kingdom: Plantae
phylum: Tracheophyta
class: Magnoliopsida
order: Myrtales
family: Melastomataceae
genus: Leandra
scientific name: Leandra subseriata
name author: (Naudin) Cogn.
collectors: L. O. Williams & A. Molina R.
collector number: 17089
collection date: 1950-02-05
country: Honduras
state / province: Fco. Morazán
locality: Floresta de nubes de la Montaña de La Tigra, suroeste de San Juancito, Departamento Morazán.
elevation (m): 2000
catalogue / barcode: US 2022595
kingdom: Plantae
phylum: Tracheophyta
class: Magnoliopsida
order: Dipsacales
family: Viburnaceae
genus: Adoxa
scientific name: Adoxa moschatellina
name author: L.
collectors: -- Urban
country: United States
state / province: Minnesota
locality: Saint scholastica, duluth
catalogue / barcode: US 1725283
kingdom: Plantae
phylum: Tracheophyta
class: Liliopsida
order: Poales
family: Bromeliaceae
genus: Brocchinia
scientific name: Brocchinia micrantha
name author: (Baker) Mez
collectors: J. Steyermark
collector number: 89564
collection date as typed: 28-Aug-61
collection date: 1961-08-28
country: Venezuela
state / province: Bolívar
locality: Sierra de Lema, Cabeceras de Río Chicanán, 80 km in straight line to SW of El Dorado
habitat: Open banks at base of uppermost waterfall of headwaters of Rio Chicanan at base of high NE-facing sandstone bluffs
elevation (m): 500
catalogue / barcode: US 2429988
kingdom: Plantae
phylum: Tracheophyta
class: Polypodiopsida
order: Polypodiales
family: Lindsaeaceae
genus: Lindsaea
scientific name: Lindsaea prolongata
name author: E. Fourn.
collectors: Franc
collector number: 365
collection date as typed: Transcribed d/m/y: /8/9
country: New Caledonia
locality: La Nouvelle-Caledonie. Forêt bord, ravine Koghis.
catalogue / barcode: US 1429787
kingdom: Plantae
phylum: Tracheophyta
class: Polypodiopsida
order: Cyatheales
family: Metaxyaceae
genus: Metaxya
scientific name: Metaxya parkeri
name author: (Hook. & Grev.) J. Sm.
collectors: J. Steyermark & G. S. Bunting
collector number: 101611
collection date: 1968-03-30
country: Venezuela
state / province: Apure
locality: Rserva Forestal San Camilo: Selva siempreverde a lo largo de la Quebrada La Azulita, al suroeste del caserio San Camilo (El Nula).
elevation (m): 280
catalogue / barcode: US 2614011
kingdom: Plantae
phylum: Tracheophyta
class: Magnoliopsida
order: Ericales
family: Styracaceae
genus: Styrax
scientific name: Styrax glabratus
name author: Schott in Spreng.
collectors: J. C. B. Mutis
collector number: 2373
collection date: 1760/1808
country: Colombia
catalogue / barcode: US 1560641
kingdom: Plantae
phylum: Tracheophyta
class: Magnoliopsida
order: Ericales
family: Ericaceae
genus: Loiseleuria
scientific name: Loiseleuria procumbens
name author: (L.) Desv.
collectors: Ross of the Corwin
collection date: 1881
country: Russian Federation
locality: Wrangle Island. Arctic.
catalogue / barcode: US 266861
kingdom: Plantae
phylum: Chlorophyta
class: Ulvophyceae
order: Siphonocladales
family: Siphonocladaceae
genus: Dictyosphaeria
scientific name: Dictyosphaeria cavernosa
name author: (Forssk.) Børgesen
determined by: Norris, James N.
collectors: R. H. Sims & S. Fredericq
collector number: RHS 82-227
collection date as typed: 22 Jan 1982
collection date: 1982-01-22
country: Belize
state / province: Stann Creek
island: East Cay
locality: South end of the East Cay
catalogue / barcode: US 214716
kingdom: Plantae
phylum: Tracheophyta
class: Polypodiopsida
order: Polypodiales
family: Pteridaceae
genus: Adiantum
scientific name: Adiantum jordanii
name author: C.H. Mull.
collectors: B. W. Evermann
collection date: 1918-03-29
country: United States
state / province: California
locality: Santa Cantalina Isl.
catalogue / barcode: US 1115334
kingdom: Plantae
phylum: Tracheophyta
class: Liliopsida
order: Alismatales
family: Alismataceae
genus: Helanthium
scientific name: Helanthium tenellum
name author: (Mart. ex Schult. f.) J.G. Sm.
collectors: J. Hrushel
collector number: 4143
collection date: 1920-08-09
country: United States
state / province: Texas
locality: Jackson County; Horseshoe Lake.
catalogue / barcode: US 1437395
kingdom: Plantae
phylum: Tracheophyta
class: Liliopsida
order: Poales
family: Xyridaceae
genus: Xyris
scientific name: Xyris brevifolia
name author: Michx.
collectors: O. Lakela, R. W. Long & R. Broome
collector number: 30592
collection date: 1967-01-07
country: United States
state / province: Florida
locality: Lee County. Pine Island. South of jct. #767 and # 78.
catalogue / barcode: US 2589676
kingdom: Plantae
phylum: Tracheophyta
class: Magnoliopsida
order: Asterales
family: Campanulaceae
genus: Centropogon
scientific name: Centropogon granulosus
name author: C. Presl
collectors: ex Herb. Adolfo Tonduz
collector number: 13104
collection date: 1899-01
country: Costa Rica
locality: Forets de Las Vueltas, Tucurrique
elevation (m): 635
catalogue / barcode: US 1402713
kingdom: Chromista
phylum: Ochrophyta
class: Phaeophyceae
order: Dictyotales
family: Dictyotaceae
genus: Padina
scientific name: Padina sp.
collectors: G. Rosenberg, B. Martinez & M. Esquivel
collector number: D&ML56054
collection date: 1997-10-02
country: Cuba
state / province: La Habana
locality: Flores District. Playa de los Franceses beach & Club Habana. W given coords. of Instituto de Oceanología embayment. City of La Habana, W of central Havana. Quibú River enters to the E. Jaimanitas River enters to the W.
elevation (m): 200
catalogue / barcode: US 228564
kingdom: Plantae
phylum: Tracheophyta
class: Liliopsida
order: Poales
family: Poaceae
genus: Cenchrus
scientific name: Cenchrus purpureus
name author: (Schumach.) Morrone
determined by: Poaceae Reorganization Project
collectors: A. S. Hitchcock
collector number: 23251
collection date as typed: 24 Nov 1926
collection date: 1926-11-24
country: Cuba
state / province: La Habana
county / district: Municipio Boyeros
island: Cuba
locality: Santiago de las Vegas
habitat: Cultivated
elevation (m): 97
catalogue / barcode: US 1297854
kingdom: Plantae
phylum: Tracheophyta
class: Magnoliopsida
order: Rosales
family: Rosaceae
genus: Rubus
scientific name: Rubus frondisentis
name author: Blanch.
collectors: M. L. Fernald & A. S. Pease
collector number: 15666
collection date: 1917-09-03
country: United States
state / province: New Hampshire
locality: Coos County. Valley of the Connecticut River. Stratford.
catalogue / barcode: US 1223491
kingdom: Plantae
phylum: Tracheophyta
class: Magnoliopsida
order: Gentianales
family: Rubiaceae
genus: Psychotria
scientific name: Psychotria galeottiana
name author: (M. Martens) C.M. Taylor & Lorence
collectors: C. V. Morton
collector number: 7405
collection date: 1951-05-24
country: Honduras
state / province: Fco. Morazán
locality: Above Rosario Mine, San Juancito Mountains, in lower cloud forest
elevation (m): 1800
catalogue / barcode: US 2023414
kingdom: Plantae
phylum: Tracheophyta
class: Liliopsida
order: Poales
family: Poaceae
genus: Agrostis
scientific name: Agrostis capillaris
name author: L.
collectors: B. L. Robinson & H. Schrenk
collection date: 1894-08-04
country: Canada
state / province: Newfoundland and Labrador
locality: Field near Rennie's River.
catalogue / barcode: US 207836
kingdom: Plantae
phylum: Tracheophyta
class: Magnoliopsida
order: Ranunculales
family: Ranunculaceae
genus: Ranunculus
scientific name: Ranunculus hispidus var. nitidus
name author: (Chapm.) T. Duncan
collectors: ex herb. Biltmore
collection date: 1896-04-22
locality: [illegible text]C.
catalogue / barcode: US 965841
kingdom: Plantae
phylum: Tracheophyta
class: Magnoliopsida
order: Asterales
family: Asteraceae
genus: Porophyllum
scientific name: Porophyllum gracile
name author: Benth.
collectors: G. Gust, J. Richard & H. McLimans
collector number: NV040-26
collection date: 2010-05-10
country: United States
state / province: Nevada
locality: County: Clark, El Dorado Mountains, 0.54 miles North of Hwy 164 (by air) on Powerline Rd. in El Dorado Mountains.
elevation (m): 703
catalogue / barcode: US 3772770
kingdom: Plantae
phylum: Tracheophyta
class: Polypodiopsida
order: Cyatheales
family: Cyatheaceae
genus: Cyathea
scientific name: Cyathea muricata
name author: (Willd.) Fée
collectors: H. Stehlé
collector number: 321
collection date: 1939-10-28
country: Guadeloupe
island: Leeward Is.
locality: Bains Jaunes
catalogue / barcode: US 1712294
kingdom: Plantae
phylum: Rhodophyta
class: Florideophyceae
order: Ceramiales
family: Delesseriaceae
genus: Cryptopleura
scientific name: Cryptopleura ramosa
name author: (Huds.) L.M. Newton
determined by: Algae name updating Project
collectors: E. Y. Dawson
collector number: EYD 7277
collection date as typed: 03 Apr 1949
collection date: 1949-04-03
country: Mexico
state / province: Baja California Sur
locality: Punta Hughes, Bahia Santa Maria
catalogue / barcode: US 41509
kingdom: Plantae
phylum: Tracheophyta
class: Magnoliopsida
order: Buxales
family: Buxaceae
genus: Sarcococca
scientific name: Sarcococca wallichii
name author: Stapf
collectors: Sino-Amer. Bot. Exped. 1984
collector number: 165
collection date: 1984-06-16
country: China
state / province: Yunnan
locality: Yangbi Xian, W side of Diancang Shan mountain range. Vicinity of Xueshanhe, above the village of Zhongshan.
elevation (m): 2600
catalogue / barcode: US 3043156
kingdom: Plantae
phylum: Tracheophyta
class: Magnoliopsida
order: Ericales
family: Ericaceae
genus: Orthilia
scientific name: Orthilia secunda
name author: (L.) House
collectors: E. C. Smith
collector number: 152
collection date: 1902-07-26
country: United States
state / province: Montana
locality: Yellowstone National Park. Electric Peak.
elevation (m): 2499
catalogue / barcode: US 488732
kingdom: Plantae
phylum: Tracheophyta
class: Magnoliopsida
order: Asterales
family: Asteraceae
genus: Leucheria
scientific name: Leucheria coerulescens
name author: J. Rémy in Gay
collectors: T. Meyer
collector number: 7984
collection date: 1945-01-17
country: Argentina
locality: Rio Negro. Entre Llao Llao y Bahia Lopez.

+---+

=== Your objective ===
Reproduce the records between the line holding "scientific name: Rubus frondisentis" and the line holding "order: Gentianales", inclusive, replacing "locality" with "place" and leaving all else unchanged.

=== Solution to this problem ===
scientific name: Rubus frondisentis
name author: Blanch.
collectors: M. L. Fernald & A. S. Pease
collector number: 15666
collection date: 1917-09-03
country: United States
state / province: New Hampshire
place: Coos County. Valley of the Connecticut River. Stratford.
catalogue / barcode: US 1223491
kingdom: Plantae
phylum: Tracheophyta
class: Magnoliopsida
order: Gentianales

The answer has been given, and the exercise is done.